→ WORK INSTRUCTIONS
An exact copy, beginning at the line containing "right_click(617, 250)" and ending at the final line of the records that follow, is the answer; it has no pictures and no other text.

→ TASK MATERIAL

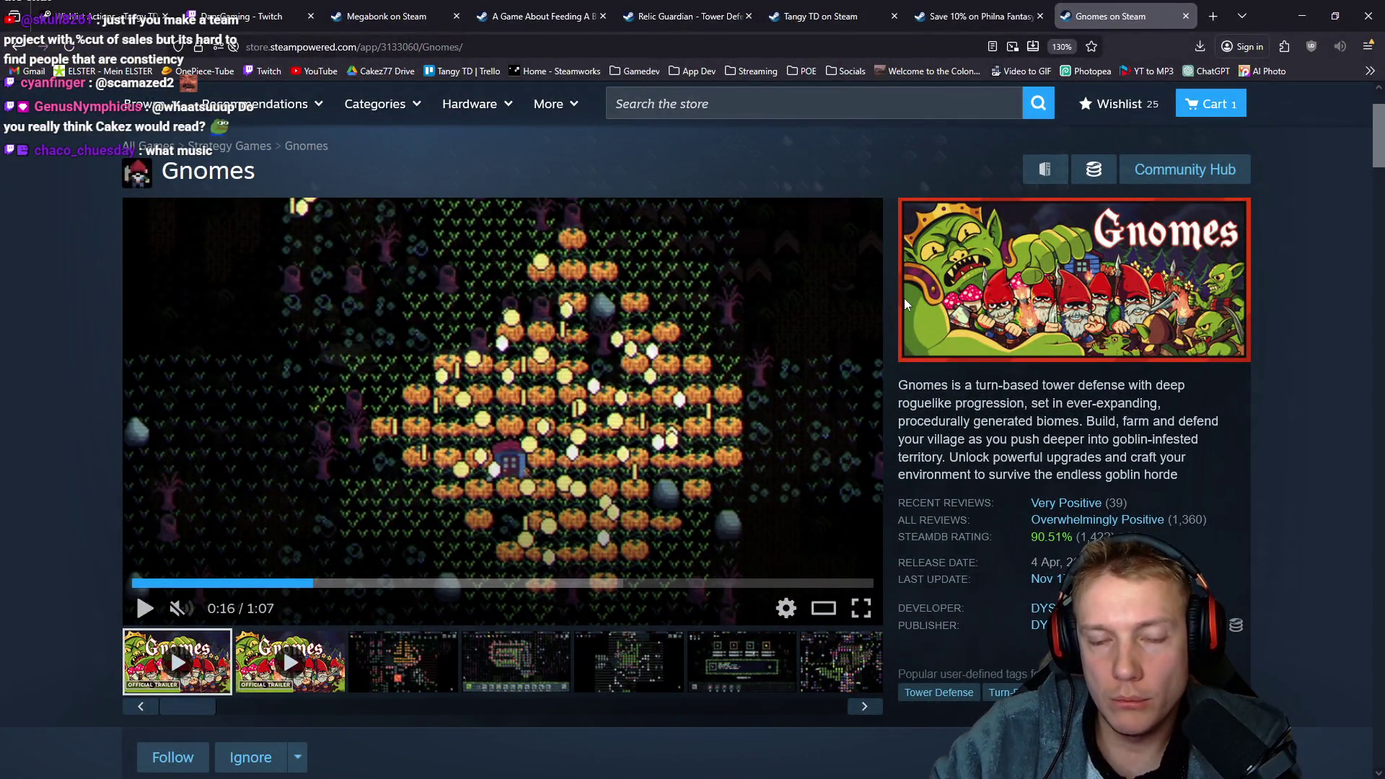
left_click(1306, 10)
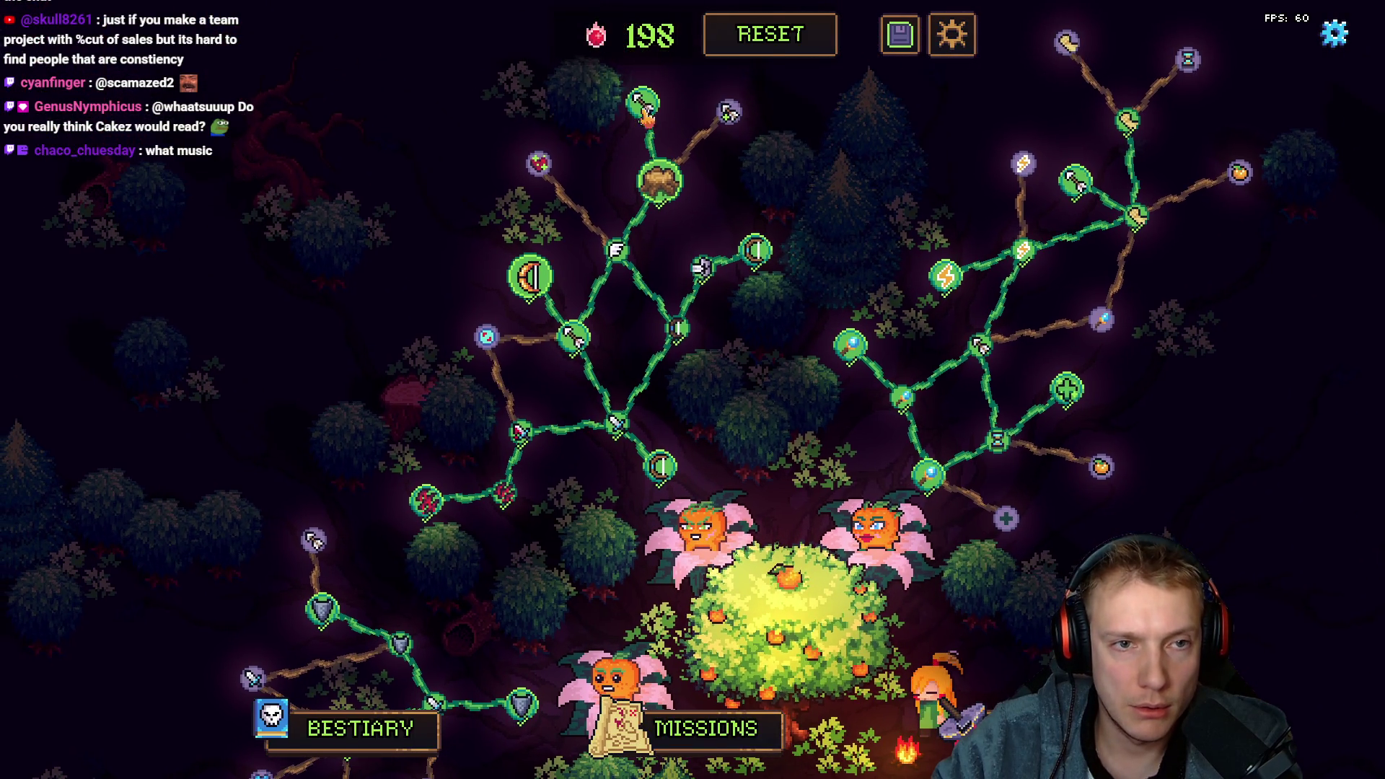
right_click(644, 108)
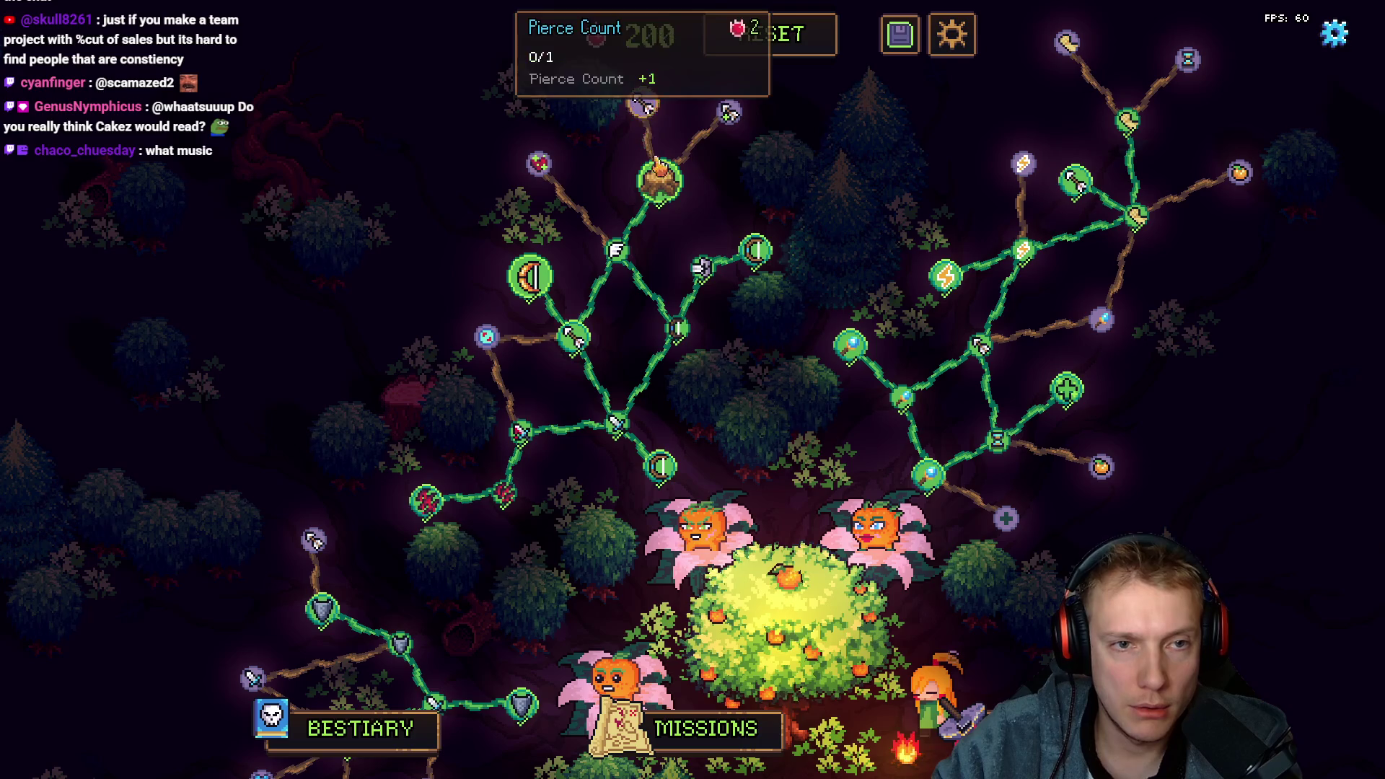
right_click(659, 180)
right_click(617, 250)
right_click(521, 276)
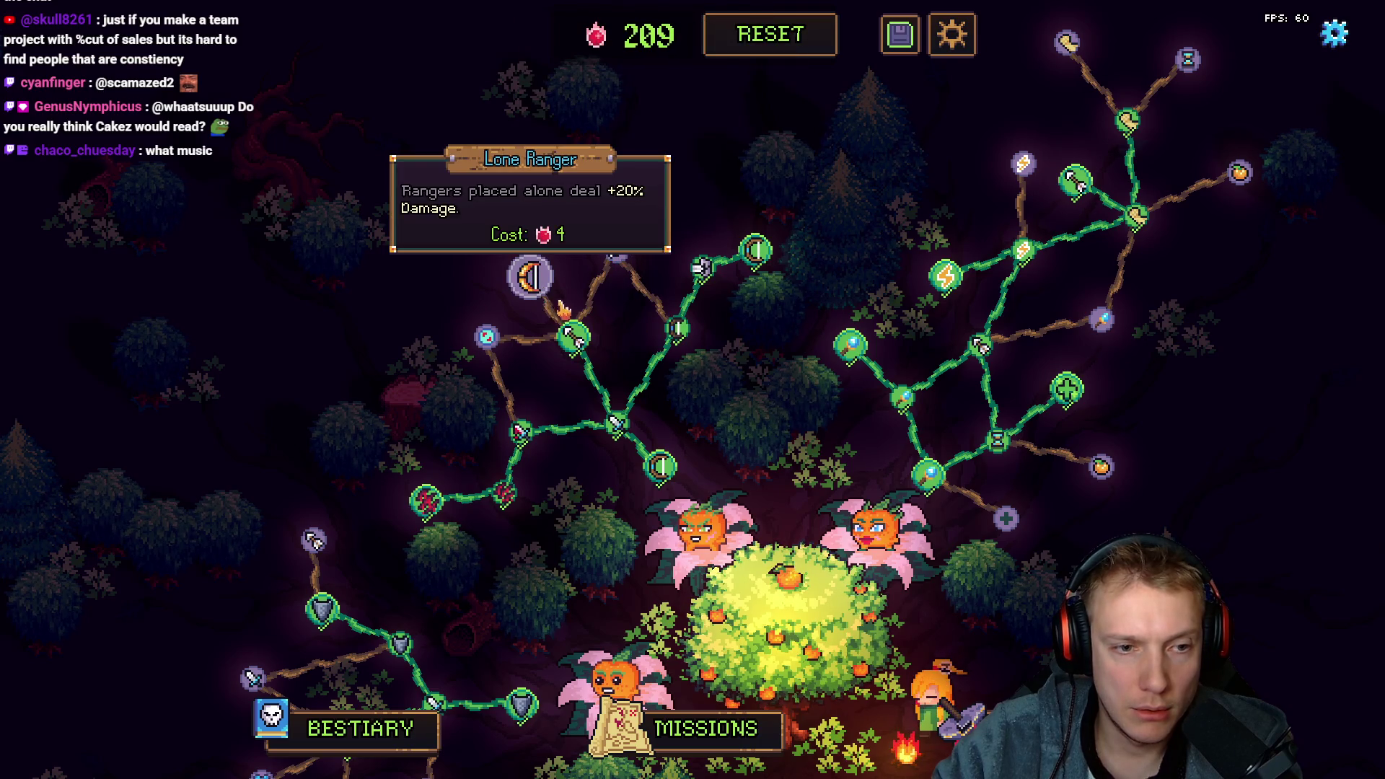
right_click(573, 334)
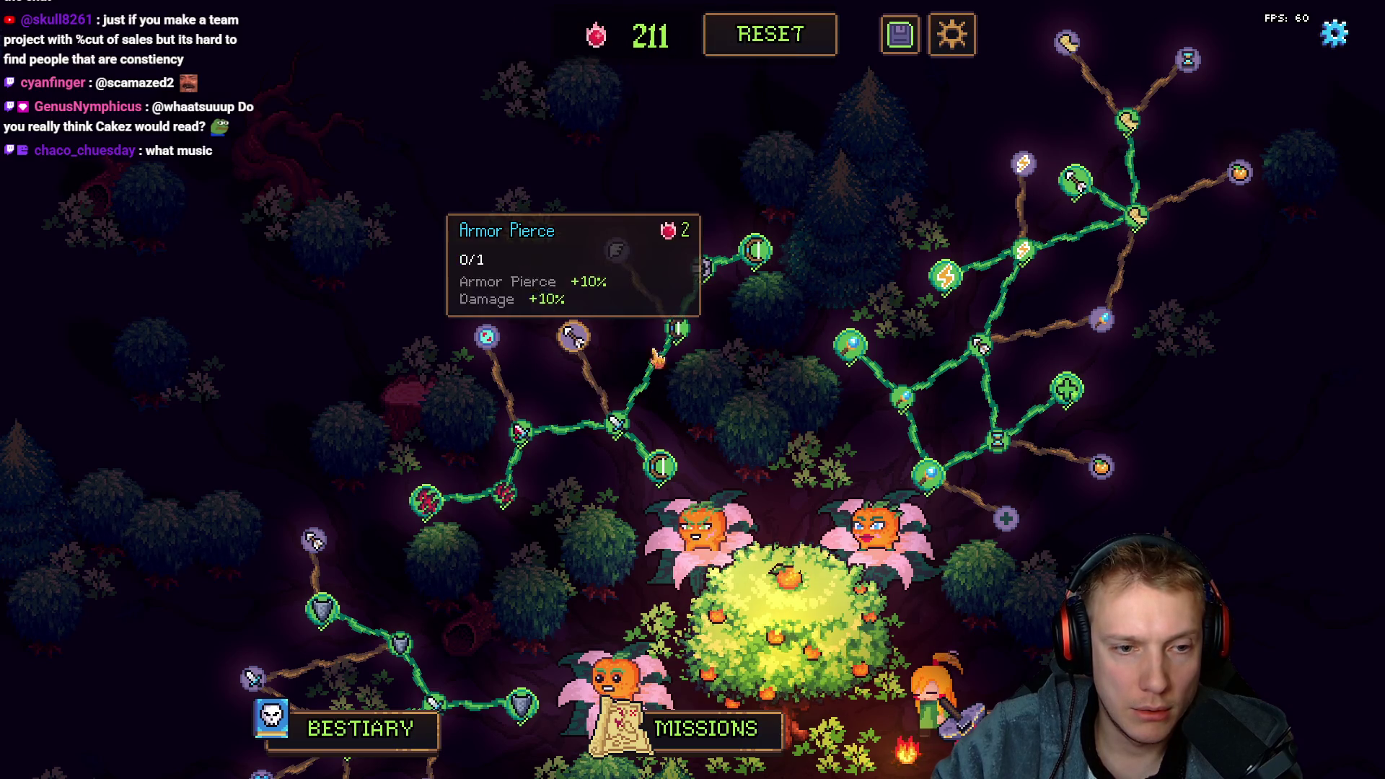
right_click(756, 250)
left_click(756, 250)
Pan the skill-tree map to show other branches, then return to DaVinci Resolve
mouse_move(744, 317)
left_mouse_down()
mouse_move(723, 255)
mouse_move(773, 325)
mouse_move(994, 199)
left_mouse_up()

→ OUTPUT BELOW
right_click(617, 250)
right_click(521, 276)
right_click(573, 334)
right_click(756, 250)
left_click(756, 250)
Pan the skill-tree map to show other branches, then return to DaVinci Resolve
mouse_move(744, 317)
left_mouse_down()
mouse_move(723, 255)
mouse_move(773, 325)
mouse_move(994, 199)
left_mouse_up()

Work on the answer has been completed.